EXERCISE DATA:
..........
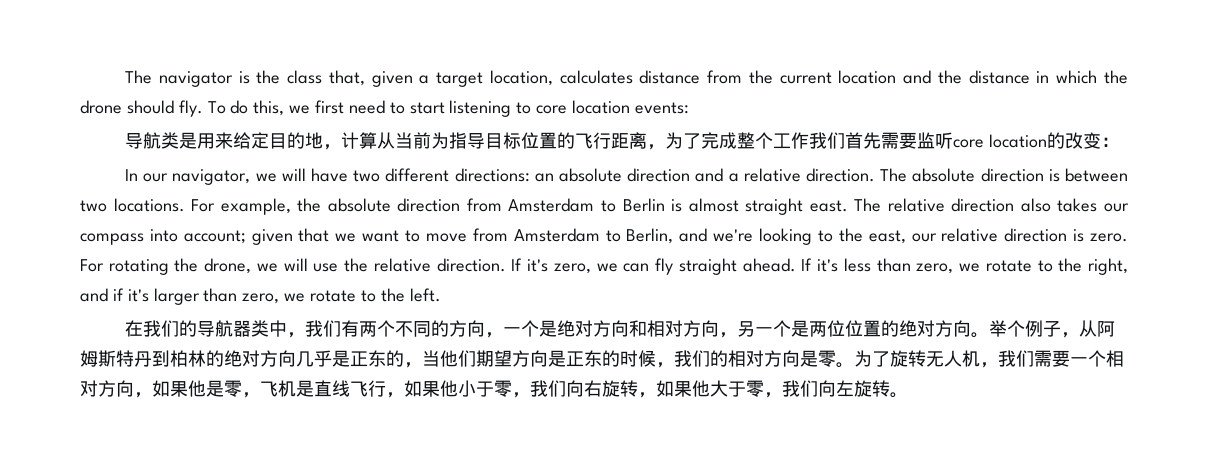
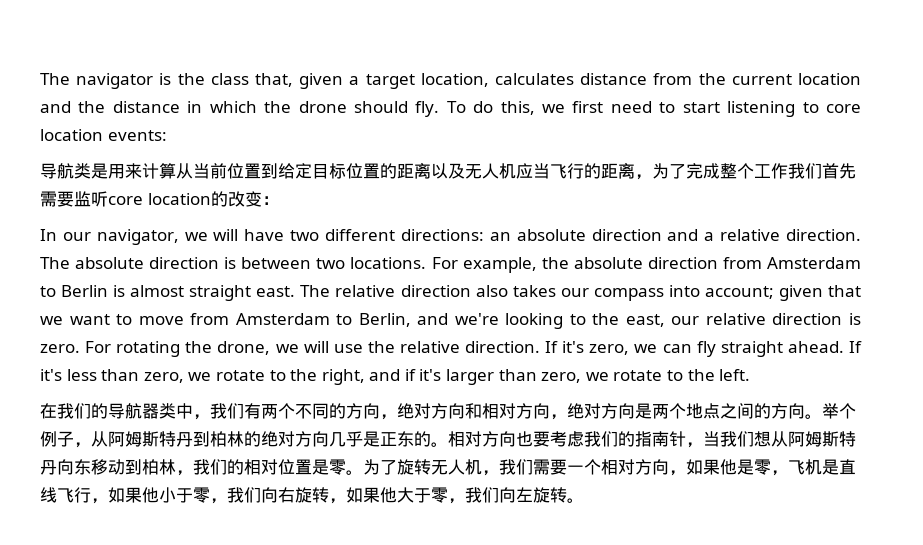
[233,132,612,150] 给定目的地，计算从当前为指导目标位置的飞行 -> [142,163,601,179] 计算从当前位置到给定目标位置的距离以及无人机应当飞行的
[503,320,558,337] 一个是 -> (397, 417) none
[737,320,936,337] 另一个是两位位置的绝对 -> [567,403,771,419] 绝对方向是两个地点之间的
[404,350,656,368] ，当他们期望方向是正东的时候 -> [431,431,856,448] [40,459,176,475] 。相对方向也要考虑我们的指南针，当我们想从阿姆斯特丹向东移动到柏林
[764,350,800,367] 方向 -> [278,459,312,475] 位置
..........
TASK: The answer is the line holding "[737,320,936,337] 另一个是两位位置的绝对 ->" and all the lines after it through the end of the records, repeated exactly.

RESPONSE:
[737,320,936,337] 另一个是两位位置的绝对 -> [567,403,771,419] 绝对方向是两个地点之间的
[404,350,656,368] ，当他们期望方向是正东的时候 -> [431,431,856,448] [40,459,176,475] 。相对方向也要考虑我们的指南针，当我们想从阿姆斯特丹向东移动到柏林
[764,350,800,367] 方向 -> [278,459,312,475] 位置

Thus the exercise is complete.